A typical antibody consists of 2 pairs of polypeptide chains- 2 short identical light(L) chains and 2 longer identical heavy(H) chains. The chains are joined by disulfide bridges and non covalent associations to form a Y shaped molecule. The ends of the Y contain the antigen binding sites.

Examples :

 

Humoral Effector mechanisms: Antibodies do not posses the power to destroy the antigens directly, they tag them and mark them for destruction by a variety of effector mechanisms.

Cell Mediated Immunity: Once pathogens have invaded the body's cells, antigens cannot harm them. This type of immunity destroys the invaded cells directly. This type of immune response cannot be activated by direct antigen contact. T cells only react to the antigenic determinants displayed on the cell surface of the body's own cells. These are called T-Cell receptors.

T-cell Receptors and Histocompatibility Restriction:

The T-cell receptor actually recognizes a combination of the antigen along with the body's "self" markers. "Self" is signaled by the major histocompatibility complex (MHC), a group of proteins unique to the individual that is present on the surface of the cell. There are 2 forms of MHC: MHCI and MHCII. I is found on nucleated cells

of the body, II is found on macrophages, B cells and some T cells. The T-cell recognized both types of proteins at once. This complex as as a red flag to the T cells.

They will divide and produce memory cells and effectors called cytotoxic T cell.

There are 2 types of T cells with regulatory functions within the body. helper-T cells and suppressor T cells.

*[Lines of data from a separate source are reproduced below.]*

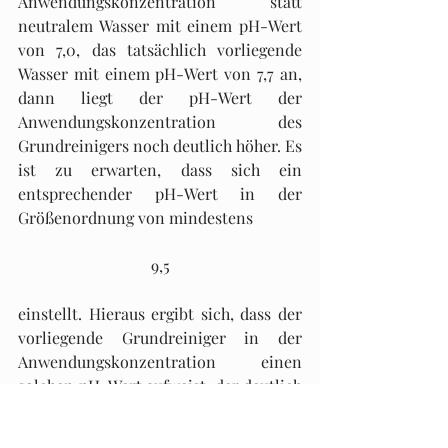
Anwendungskonzentration statt 
neutralem Wasser mit einem pH-Wert 
von 7,0, das tatsächlich vorliegende 
Wasser mit einem pH-Wert von 7,7 an, 
dann liegt der pH-Wert der 
Anwendungskonzentration des 
Grundreinigers noch deutlich höher. Es 
ist zu erwarten, dass sich ein 
entsprechender pH-Wert in der 
Größenordnung von mindestens
9,5
einstellt. Hieraus ergibt sich, dass der 
vorliegende Grundreiniger in der 
Anwendungskonzentration einen 
solchen pH-Wert aufweist, der deutlich 
oberhalb des zulässigen Maximalwerts 
von pH-Wert 9 liegt. Aufgrund der 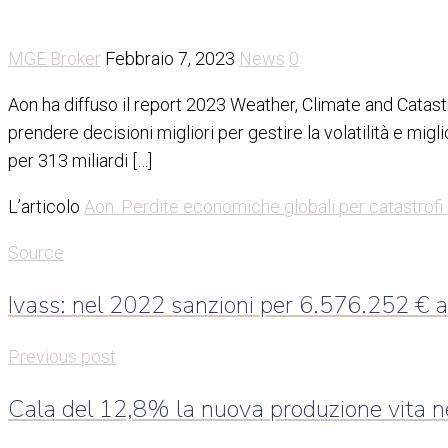
MGE Broker
Febbraio 7, 2023
News
0
Aon ha diffuso il report 2023 Weather, Climate and Catastro
prendere decisioni migliori per gestire la volatilità e migl
per 313 miliardi […]
L’articolo
Aon: Perdite economiche globali per catastrofi 
Source
Ivass: nel 2022 sanzioni per 6.576.252 € a
Previous post
Cala del 12,8% la nuova produzione vita 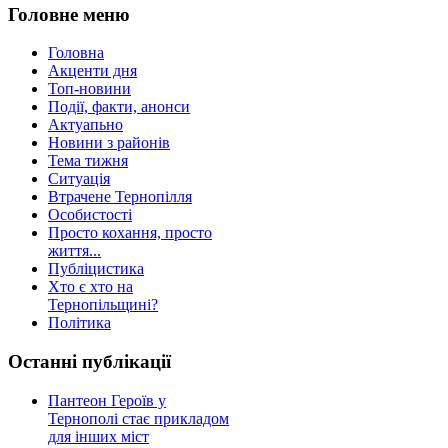
Головне меню
Головна
Акценти дня
Топ-новини
Події, факти, анонси
Актуапьно
Новини з районів
Тема тижня
Ситуація
Втрачене Тернопілля
Особистості
Просто кохання, просто
життя...
Публіцистика
Хто є хто на
Тернопільщині?
Політика
Останні публікації
Пантеон Героїв у
Тернополі стає прикладом
для інших міст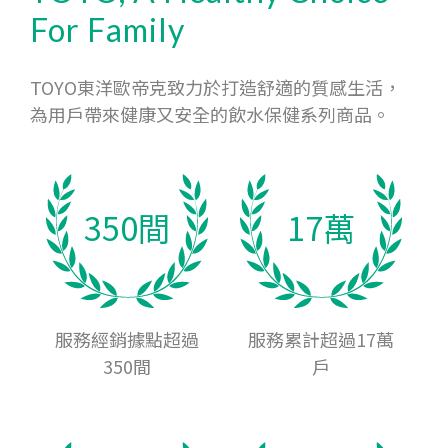
For Family
TOYO東洋歐帝克致力於打造舒適的質感生活，
為用戶帶來健康又安全的飲水保健系列商品。
350間
17萬
服務經銷據點超過
服務累計超過17萬
350間
戶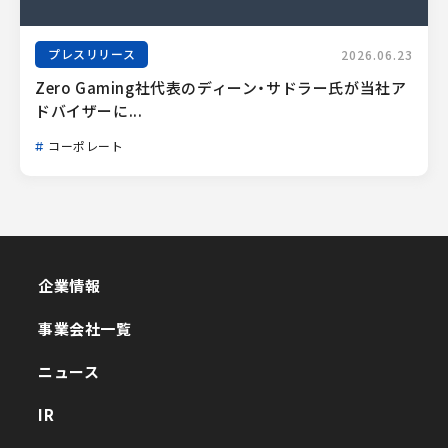
プレスリリース
2026.06.23
Zero Gaming社代表のディーン・サドラー氏が当社ア
ドバイザーに...
コーポレート
企業情報
企業情報
事業会社一覧
事業会社一覧
ニュース
ニュース
IR
IR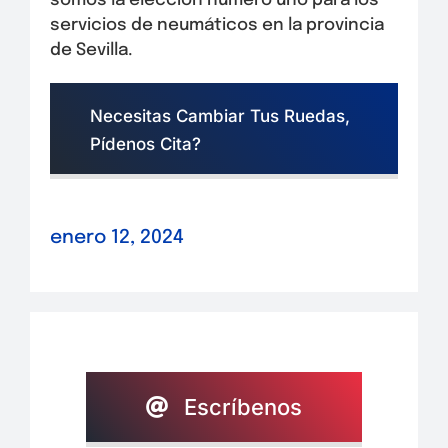
somos la elección número uno para los
servicios de neumáticos en la provincia
de Sevilla.
Necesitas Cambiar Tus Ruedas,
Pídenos Cita?
enero 12, 2024
Escríbenos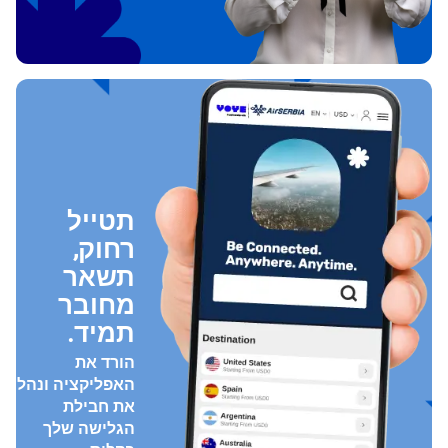
תטייל
רחוק,
תשאר
מחובר
תמיד.
הורד את
האפליקציה ונהל
את חבילת
הגלישה שלך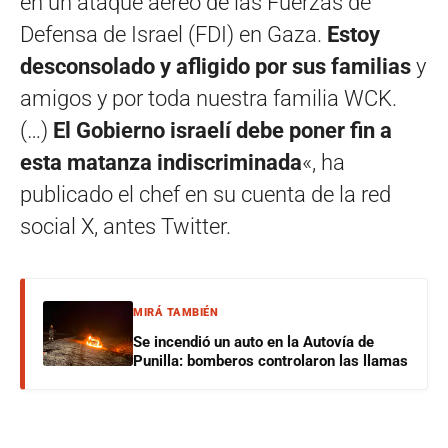
en un ataque aéreo de las Fuerzas de
Defensa de Israel (FDI) en Gaza.
Estoy
desconsolado y afligido por sus familias
y
amigos y por toda nuestra familia WCK.
(…)
El Gobierno israelí debe poner fin a
esta matanza indiscriminada
«, ha
publicado el chef en su cuenta de la red
social X, antes Twitter.
MIRÁ TAMBIÉN
Se incendió un auto en la Autovía de
Punilla: bomberos controlaron las llamas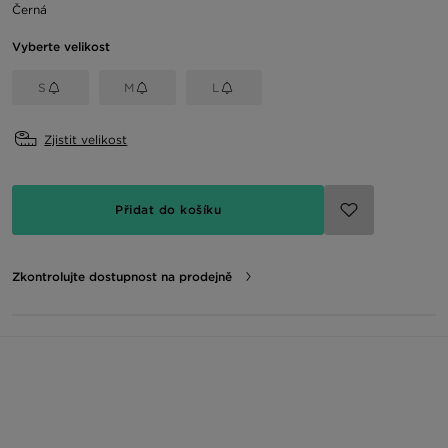
Černá
Vyberte velikost
S
M
L
Zjistit velikost
Přidat do košíku
Zkontrolujte dostupnost na prodejně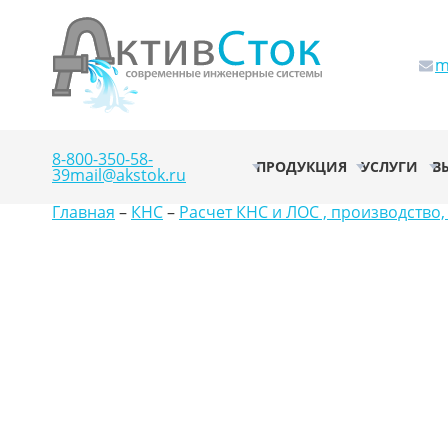
m
8-800-350-58-
ПРОДУКЦИЯ
УСЛУГИ
В
39
mail@akstok.ru
Главная
–
КНС
–
Расчет КНС и ЛОС , производство,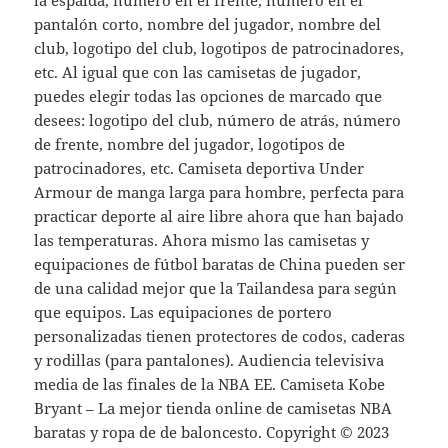
pantalón corto, nombre del jugador, nombre del
club, logotipo del club, logotipos de patrocinadores,
etc. Al igual que con las camisetas de jugador,
puedes elegir todas las opciones de marcado que
desees: logotipo del club, número de atrás, número
de frente, nombre del jugador, logotipos de
patrocinadores, etc. Camiseta deportiva Under
Armour de manga larga para hombre, perfecta para
practicar deporte al aire libre ahora que han bajado
las temperaturas. Ahora mismo las camisetas y
equipaciones de fútbol baratas de China pueden ser
de una calidad mejor que la Tailandesa para según
que equipos. Las equipaciones de portero
personalizadas tienen protectores de codos, caderas
y rodillas (para pantalones). Audiencia televisiva
media de las finales de la NBA EE. Camiseta Kobe
Bryant – La mejor tienda online de camisetas NBA
baratas y ropa de de baloncesto. Copyright © 2023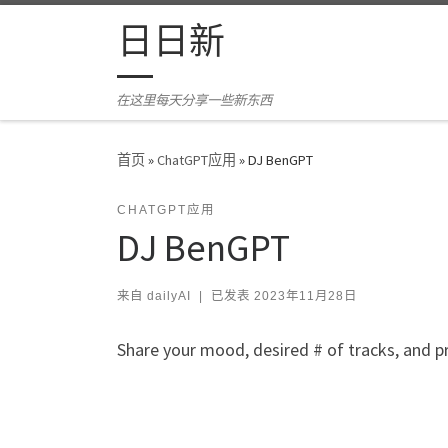
Skip to content
日日新
在这里每天分享一些新东西
首页
»
ChatGPT应用
»
DJ BenGPT
CHATGPT应用
DJ BenGPT
来自
dailyAI
|
已发表
2023年11月28日
Share your mood, desired # of tracks, and pref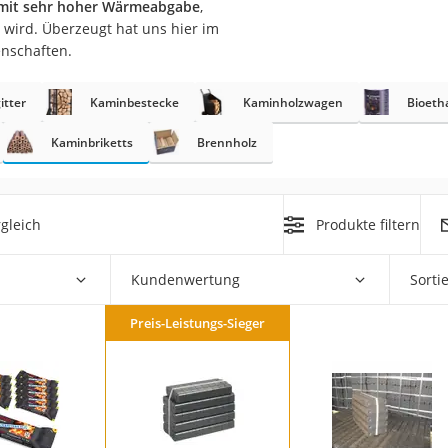
 mit sehr hoher Wärmeabgabe
,
 wird. Überzeugt hat uns hier im
r
enschaften.
itter
Kaminbestecke
Kaminholzwagen
Bioeth
mera
mit Elektrostart
Kaminbriketts
Brennholz
gleich
Produkte filtern
en
Kundenwertung
Sorti
zer
Preis-Leistungs-Sieger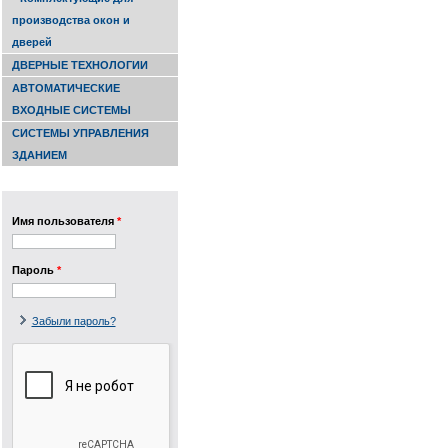
производства окон и
дверей
ДВЕРНЫЕ ТЕХНОЛОГИИ
АВТОМАТИЧЕСКИЕ
ВХОДНЫЕ СИСТЕМЫ
СИСТЕМЫ УПРАВЛЕНИЯ
ЗДАНИЕМ
Имя пользователя
*
Пароль
*
Забыли пароль?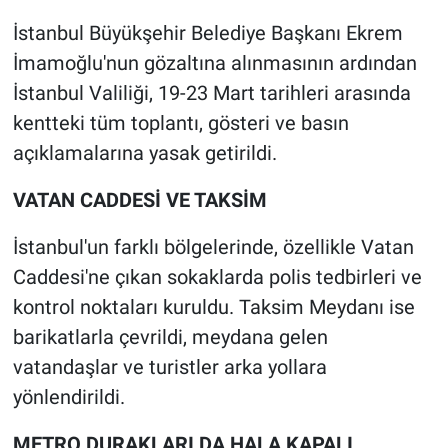
İstanbul Büyükşehir Belediye Başkanı Ekrem
Gündem Özel
İmamoğlu'nun gözaltına alınmasının ardından
İstanbul Valiliği, 19-23 Mart tarihleri arasında
Günün görüntüsü
kentteki tüm toplantı, gösteri ve basın
Haber
açıklamalarına yasak getirildi.
VATAN CADDESİ VE TAKSİM
İlan
İstanbul'un farklı bölgelerinde, özellikle Vatan
Kimdir
Caddesi'ne çıkan sokaklarda polis tedbirleri ve
Koronavirüs
kontrol noktaları kuruldu. Taksim Meydanı ise
barikatlarla çevrildi, meydana gelen
Kültür Sanat
vatandaşlar ve turistler arka yollara
yönlendirildi.
Ne demişti
METRO DURAKLARI DA HALA KAPALI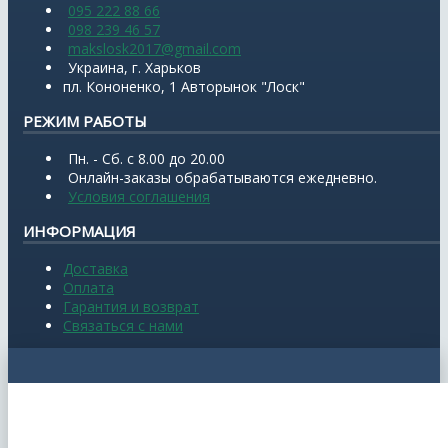
095 222 88 66
098 239 46 57
makslosk2017@gmail.com
Украина, г. Харьков
пл. Кононенко, 1 Авторынок "Лоск"
РЕЖИМ РАБОТЫ
Пн. - Сб. с 8.00 до 20.00
Онлайн-заказы обрабатываются ежедневно.
Условия соглашения
ИНФОРМАЦИЯ
Доставка
Оплата
Гарантия и возврат
Связаться с нами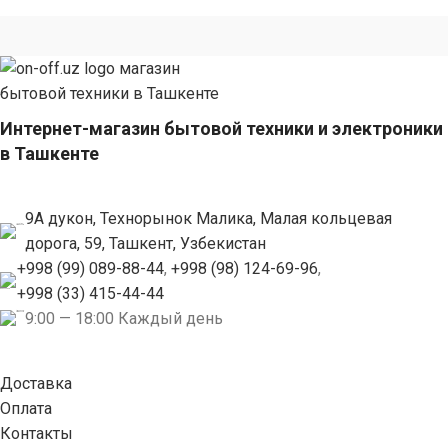
Интернет-магазин бытовой техники и электроники
в Ташкенте
9А дукон, Технорынок Малика, Малая кольцевая
дорога, 59, Ташкент, Узбекистан
+998 (99) 089-88-44
,
+998 (98) 124-69-96
,
+998 (33) 415-44-44
9:00 — 18:00 Каждый день
Доставка
Оплата
Контакты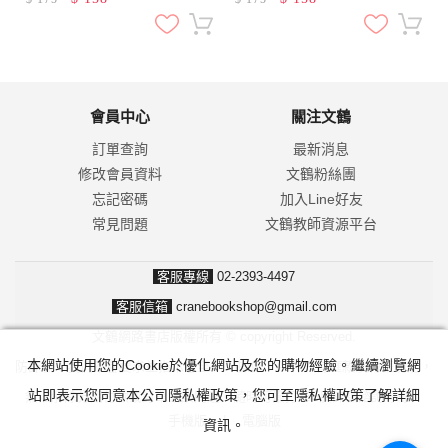
會員中心
關注文鶴
訂單查詢
最新消息
修改會員資料
文鶴粉絲團
忘記密碼
加入Line好友
常見問題
文鶴教師資源平台
客服專線
02-2393-4497
客服信箱
cranebookshop@gmail.com
文鶴網路書店版權所有 © copyright Reserved.
本網站使用您的Cookie於優化網站及您的購物經驗。繼續瀏覽網
防詐騙！我們不會要求並指示您至ATM操作。ATM只有匯款及轉帳功能，
站即表示您同意本公司隱私權政策，您可至隱私權政策了解詳細
無法解除分期付款或訂單錯誤問題。隨時可撥打165反詐騙諮詢專線。
手機版
|
電腦版
資訊。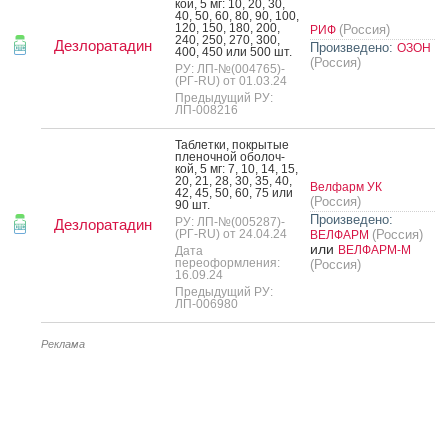
кой, 5 мг: 10, 20, 30,
40, 50, 60, 80, 90, 100,
120, 150, 180, 200,
(Россия)
РИФ
240, 250, 270, 300,
Дезлоратадин
Произведено:
ОЗОН
400, 450 или 500 шт.
(Россия)
РУ: ЛП-№(004765)-
(РГ-RU) от 01.03.24
Предыдущий РУ:
ЛП-008216
Таб­летки, пок­ры­тые
пле­ноч­ной обо­лоч­
кой, 5 мг: 7, 10, 14, 15,
20, 21, 28, 30, 35, 40,
Велфарм УК
42, 45, 50, 60, 75 или
(Россия)
90 шт.
Произведено:
РУ: ЛП-№(005287)-
Дезлоратадин
(РГ-RU) от 24.04.24
(Россия)
ВЕЛФАРМ
или
ВЕЛФАРМ-М
Дата
переоформления:
(Россия)
16.09.24
Предыдущий РУ:
ЛП-006980
Реклама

Helper T cells: They eat the antigen, digest it and display parts of it on their cell surface. They bind with macrophages causing the macrophages to release a chemical called interleukin I, which stimulates the reproduction of the T cells. The activated T cells then produce a chemical called interleukin II, this increases the division and growth rate of the T cells. This is an example of positive feed back.

Cytotoxic T Cells: These are the only T cells that can kill off other cells. They recognize the cells by the MHC-antigen complex. They release a chemical called perforin.

Suppressor T cells: They release cytokines that inhibit the activity of other T cells.